Of the 3325 participants, 434 developed dementia, including 348 cases
of Alzheimer's disease. Among the group with low symptoms of
depression, 10% (226/2174) developed dementia. The researchers used this
as the benchmark against which to compare other trajectories of
depression -- the study did not compare the risk of dementia following
depression with the risk of dementia for adults in the general
population (without depression).
Only the group whose symptoms of depression increased over time was
at an increased risk of dementia- 22% of people (55/255) in this group
developed dementia. This risk was particularly pronounced after the
first 3 years. Individuals with remitting symptoms of depression were
not at an increased risk of dementia compared to individuals with low
depressive symptoms. The authors say that this suggests that having
severe symptoms of depression at one point in time does not necessarily
have any lasting influence on the risk of dementia.

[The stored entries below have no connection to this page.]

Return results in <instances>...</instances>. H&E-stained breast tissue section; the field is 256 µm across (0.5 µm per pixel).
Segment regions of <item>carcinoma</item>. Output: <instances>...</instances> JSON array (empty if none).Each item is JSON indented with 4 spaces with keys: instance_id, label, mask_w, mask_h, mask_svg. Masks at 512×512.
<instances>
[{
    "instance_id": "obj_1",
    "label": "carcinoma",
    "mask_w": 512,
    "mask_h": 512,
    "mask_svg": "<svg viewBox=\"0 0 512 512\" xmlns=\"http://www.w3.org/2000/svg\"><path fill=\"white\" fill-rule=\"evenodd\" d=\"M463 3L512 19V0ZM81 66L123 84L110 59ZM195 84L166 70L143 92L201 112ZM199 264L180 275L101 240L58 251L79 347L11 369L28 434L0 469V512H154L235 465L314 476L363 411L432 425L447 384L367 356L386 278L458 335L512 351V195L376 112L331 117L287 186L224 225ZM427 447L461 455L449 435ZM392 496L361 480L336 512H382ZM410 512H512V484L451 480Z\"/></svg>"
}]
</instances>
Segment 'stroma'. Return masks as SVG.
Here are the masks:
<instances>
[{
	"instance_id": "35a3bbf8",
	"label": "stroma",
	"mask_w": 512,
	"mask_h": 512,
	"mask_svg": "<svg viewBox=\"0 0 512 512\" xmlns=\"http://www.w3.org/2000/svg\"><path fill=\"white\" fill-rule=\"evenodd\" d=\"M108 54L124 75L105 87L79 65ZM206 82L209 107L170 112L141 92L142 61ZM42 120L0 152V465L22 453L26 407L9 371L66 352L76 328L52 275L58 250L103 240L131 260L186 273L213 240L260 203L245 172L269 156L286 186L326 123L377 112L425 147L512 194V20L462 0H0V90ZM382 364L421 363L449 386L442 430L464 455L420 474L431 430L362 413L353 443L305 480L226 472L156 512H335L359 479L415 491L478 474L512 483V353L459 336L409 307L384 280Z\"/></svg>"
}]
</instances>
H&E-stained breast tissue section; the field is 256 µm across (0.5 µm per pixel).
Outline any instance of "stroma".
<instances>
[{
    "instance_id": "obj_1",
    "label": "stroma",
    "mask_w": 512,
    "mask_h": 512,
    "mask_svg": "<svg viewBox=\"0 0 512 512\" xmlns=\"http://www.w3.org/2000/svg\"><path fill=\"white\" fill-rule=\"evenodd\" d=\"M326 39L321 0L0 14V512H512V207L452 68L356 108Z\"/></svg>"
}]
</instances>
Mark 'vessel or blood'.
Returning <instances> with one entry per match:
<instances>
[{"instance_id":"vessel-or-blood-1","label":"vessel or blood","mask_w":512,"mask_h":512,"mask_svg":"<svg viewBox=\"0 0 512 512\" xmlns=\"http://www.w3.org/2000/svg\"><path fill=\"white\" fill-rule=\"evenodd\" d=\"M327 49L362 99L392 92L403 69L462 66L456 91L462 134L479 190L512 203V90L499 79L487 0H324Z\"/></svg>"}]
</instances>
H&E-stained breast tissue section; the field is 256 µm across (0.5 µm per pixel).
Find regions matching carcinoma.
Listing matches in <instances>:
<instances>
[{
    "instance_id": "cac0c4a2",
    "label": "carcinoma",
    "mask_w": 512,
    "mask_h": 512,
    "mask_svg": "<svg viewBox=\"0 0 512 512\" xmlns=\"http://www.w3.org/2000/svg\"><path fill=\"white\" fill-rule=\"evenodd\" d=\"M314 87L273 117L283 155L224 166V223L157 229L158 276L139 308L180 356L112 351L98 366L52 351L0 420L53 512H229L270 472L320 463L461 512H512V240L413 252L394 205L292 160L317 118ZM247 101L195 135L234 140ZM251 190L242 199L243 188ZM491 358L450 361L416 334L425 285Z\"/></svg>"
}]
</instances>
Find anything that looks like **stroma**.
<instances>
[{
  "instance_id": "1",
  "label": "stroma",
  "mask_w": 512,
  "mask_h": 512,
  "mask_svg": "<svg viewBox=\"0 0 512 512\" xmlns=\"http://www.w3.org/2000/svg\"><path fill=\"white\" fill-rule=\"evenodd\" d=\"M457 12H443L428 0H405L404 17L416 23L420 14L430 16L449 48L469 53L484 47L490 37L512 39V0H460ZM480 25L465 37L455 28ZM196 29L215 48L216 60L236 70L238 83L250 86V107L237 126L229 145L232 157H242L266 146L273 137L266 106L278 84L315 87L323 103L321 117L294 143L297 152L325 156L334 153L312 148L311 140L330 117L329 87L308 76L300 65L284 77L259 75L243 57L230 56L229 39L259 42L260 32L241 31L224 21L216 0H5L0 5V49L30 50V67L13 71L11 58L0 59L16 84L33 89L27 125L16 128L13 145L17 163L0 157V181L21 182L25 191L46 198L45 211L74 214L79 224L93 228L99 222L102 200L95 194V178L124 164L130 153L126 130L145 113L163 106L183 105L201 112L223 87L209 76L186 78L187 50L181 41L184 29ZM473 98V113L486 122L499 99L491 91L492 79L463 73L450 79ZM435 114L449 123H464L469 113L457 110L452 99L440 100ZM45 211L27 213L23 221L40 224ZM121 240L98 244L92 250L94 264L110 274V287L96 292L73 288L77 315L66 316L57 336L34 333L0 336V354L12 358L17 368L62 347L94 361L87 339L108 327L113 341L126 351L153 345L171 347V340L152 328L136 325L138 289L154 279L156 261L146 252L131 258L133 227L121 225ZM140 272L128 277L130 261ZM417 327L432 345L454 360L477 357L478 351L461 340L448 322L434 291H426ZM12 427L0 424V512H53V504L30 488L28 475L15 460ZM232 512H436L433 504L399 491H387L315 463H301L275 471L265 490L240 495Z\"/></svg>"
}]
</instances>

The authors say their findings support the hypothesis that increasing
symptoms of depression in older age could potentially represent an
early stage of dementia. They also say that the findings support
previous suggestions that dementia and some forms of depression may be
symptoms of a common cause. They say that at the molecular levels, the
biological mechanisms of depression and neurodegenerative diseases
overlap considerably including the loss of ability to create new
neurons, increased cell death and immune system dysregulation.
According to Dr M Arfan Ikram, Department of Epidemiology, Erasmus
University Medical Center, Rotterdam, Netherlands, "Depressive symptoms
that gradually increase over time appear to better predict dementia
later in life than other trajectories of depressive symptoms such as
high and remitting, in this study. There are a number of potential
explanations, including that depression and dementia may both be
symptoms of a common underlying cause, or that increasing depressive
symptoms are on the starting end of a dementia continuum in older
adults. More research is needed to examine this association, and to
investigate the potential to use ongoing assessments of depressive
symptoms to identify older adults at increased risk of dementia."

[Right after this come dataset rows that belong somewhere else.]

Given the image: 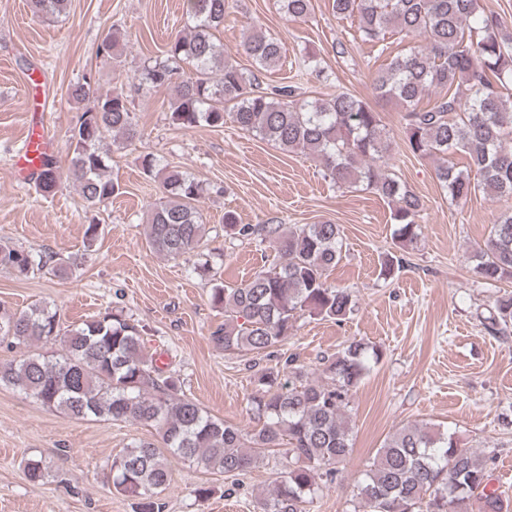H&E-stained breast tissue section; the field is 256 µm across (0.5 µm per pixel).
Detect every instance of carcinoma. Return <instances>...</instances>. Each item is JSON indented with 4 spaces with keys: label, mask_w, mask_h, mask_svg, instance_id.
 Here are the masks:
<instances>
[{
    "label": "carcinoma",
    "mask_w": 512,
    "mask_h": 512,
    "mask_svg": "<svg viewBox=\"0 0 512 512\" xmlns=\"http://www.w3.org/2000/svg\"><path fill=\"white\" fill-rule=\"evenodd\" d=\"M288 20L308 16L312 0H278ZM334 15L358 20L357 39L389 49L387 36L417 42L390 56L373 76L377 95L404 112L408 148L421 158L440 161L435 175L454 201L476 192L491 201L512 199V32L479 0H330ZM33 14L50 21L66 10L67 0H31ZM228 0H186L187 33L167 44L164 58L145 66L139 84L175 86L170 120L179 127L224 125L230 118L241 130L286 152L301 151L319 161L324 177L338 188L368 191L386 200L402 247L418 238L423 210L419 195L383 166L390 153L380 113L349 92L309 99L293 85L262 87L261 75L274 70L282 46L270 33L254 29L242 47L252 60L245 69L224 55L213 31L224 23ZM123 38L114 31L98 53L118 55ZM93 77L70 87L82 102ZM468 95H461L462 85ZM433 102L420 106L424 95ZM122 82L82 112L70 131L72 156L63 170L44 156L36 178L42 194L55 192L62 179L79 183L88 206L97 208L120 190L107 174V138L131 143L140 137ZM465 156L466 165L448 161ZM145 176L160 178L162 197L149 210L144 236L149 250L179 258L202 255L205 224L199 207L203 184L174 168L161 170L157 159H141ZM224 232L242 238L270 239L277 261L239 287L216 283L212 303L224 309V327L212 340L226 354L273 357V349L296 331L303 316L338 323L354 307L351 293L328 283V272L341 258L339 225L237 223L224 213ZM54 256L17 247L0 239V270L26 277L54 263ZM474 272L488 285L512 280V209L500 213L484 243L472 256ZM512 326V292L498 295L489 329ZM146 325L113 309L72 328H62L57 309L33 304L25 310L0 311V340L61 349L47 357L33 352L0 364V385L11 386L41 404L77 418H99L148 425L164 448L141 441L112 458V487L140 500L142 512H155L156 498L167 489L171 469L165 454L197 460L236 476L268 457L281 454L287 469L260 502L261 512H309L307 506L326 484L341 478L339 465L352 451V419L346 409L353 390L365 378L377 349L351 341L323 359L322 377L311 380L287 359L259 370L251 413L262 426L248 434L205 411L188 398L180 376L146 353ZM24 473L32 482L45 477L42 460L29 458ZM489 457L466 448L428 426L402 425L378 448L356 485L353 512H503L496 490H488Z\"/></svg>",
    "instance_id": "1"
}]
</instances>
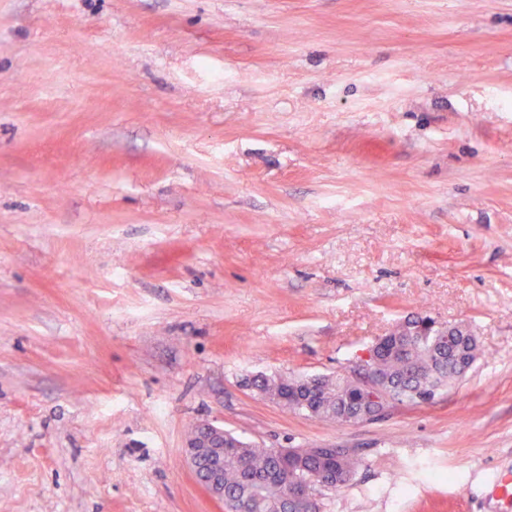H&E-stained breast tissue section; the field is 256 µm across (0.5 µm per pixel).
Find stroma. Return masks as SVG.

Writing in a linked Comment, Dr Simone Reppermund from the Department
of Developmental Disability and Centre for Healthy Brain Ageing at the
University of New South Wales, Sydney, Australia, says: "In conclusion,
several factors can contribute to the development of both depression and
dementia. The questions are if, and how, the presence of depression
modifies the risk for dementia. The study by Mirza and colleagues
provides an answer to the first question: depression, especially
steadily increasing depressive symptoms, seems to increase the risk for
dementia. However, the question of how the presence of depressive
symptoms modifies the risk of dementia still remains. More studies of
depression trajectories over a long period, with inclusion of biological
measures, are necessary to understand the link between depression and
dementia, in particular the underlying mechanisms. A focus on lifestyle
factors such as physical activity and social networks, and biological
risk factors such as vascular disease, neuroinflammation, high
concentrations of stress hormones, and neuropathological changes, might
bring new treatment and prevention strategies a step closer."